Think Wednesday for Science Teachers

Expand/Collapse Think Wednesday for Science Teachers


Join PBS each Wednesday night starting on April 9 for THINK WEDNESDAY,a dynamic line-up of programs exploring the thrilling world of nature, technology, and science. This special night of science explores the animal mind, bionic pets, DNA, and human evolution (check local listings).

PBS LearningMedia is extending THINK WEDNESDAY into the classroom by offering a new resource collection for PreK-12 science teachers packed with videos, infographics, lesson plans, and interactive games. Videos and lesson plans are sorted into four categories that reflect the weekly THINK WEDNESDAY line-up: Biology and Technology, Wildlife Communities, Animal Intelligence, and Evolution and Adaptation. Explore the collection below!

  • Finding the Origins of Color Vision | Your Inner Fish

    Take a look inside the origins of color vision, and the adaptive evolution of sight all throughout the primate kingdom. The ability to see the world in color is one most people take for granted, but our earliest primate ancestors lacked this ability. When and how did we gain the ability to see the world the way we do? Neil Shubin pays a visit to vision expert Jay Neitz to learn where our color vision comes from.

    Grades: 6-12
  • Extreme Measures

    This video adapted from Nature describes efforts to protect salmon by killing and re-locating predators. Examples include paying bounty hunters to fish pikeminnow, trying to relocate terns and cormorants and using non-lethal bullets to scare away sea lions. The segment concludes with a look at how scientists are counting current numbers of salmon passing through Bonneville Dam, along the Oregon-Washington border.

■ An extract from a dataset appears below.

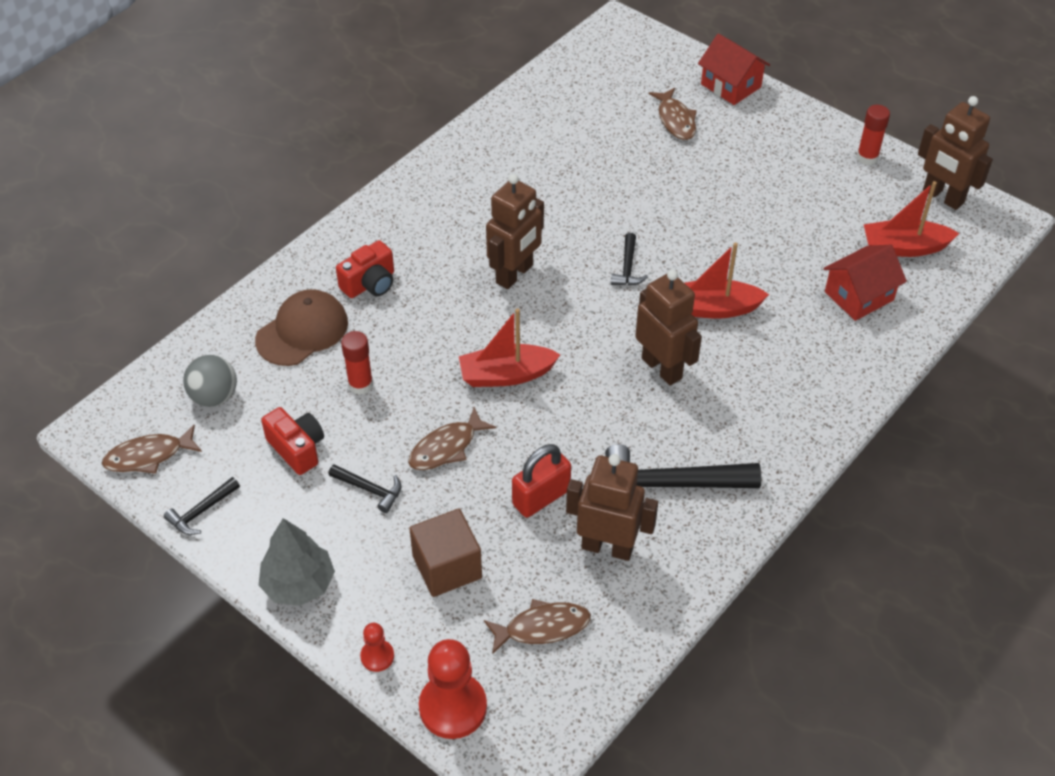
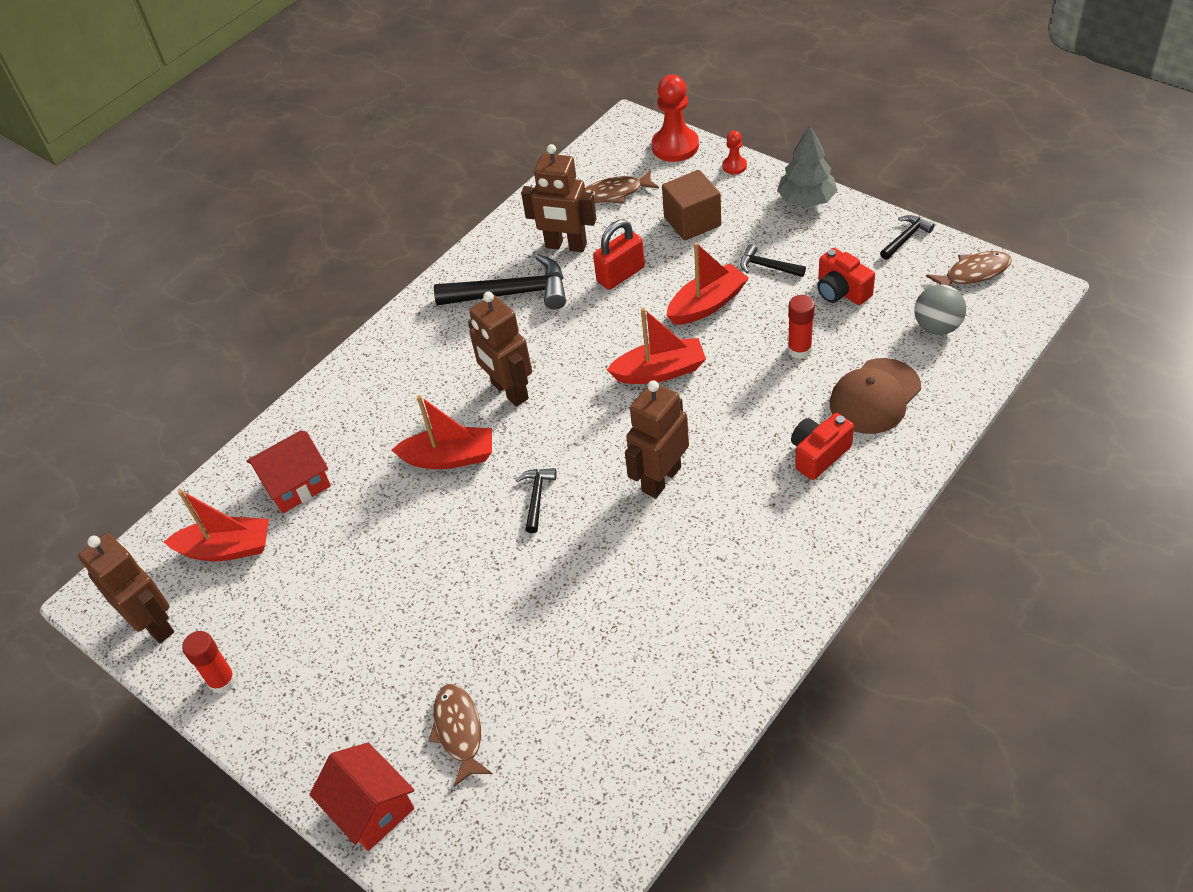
camera: 175 degrees left, 0 degrees up
(446, 447) = (707, 304): brown fish -> red boat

    This video is available in both English and Spanish audio, along with corresponding closed captions.

    Grades: 8-12
  • Hook, Line and Sinker

    This video from Nature features perhaps the most intelligent crows of the species. These crows live on a small island in the South Pacific called New Caledonia. Why are they so smart? They have the ability to use and make tools. Researchers in New Caledonia study how the crows go through an impressive series of actions to make their tools in order to access food. This is extraordinary because only three species (other than humans) make tools: elephants, chimpanzees and the Caledonia crows.

    This video is available in both English and Spanish audio, along with corresponding closed captions.

    Grades: 8-12
  • Observing the Secret Lives of Raccoons

    This video segment from Nature: “Raccoon Nation” highlights a study which explored the movements of urban raccoons. Biologists Marc Dupuis-Desormeaux and Suzanne MacDonald conducted the study in Toronto, Canada to gain more insight into raccoon behavior. The segment shows how the scientists used radio collars to track the raccoons’ GPS locations every 5 to 15 minutes. This study, which is the first to successfully track the exact movements of raccoons in a city, found that raccoons generally stay in an area the size of about three city blocks.

    This video is available in both English and Spanish audio, along with corresponding closed captions.

    Grades: 5-12
  • Producing Salmon

    This video from Nature follows the endangered sockeye salmon as they travel home to their Idaho spawning grounds. Once the salmon reach their destination, many are captured and brought to a local fish hatchery. In the hatchery, biologists manage the reproduction of the salmon in effort to boost their numbers. Biologists take such drastic measures because between 1985-2007, an average of 18 sockeye salmon made it to Idaho each year—a dangerously low number. After a year in the hatchery, the young salmon are released into the wild.

    This video is available in both English and Spanish audio, along with corresponding closed captions.

    Grades: 8-12
  • Wearable Robots

    Learn about in advances in powered exoskeletons—a kind of wearable robot—in this video adapted from NOVA scienceNOW. Correspondent and New York Times technology columnist David Pogue explores the development of sophisticated robots that can be integrated with the human body. The company Ekso Bionics created a robot, called Ekso, that can help paraplegics walk, and has also developed another exoskeleton, called HULC, which is designed to help people carry heavy loads. This resource is useful for introducing components of Engineering Design (ETS) from the Next Generation Science Standards (NGSS) to grades 5-12 students.

    This video is available in both English and Spanish audio, along with corresponding closed captions.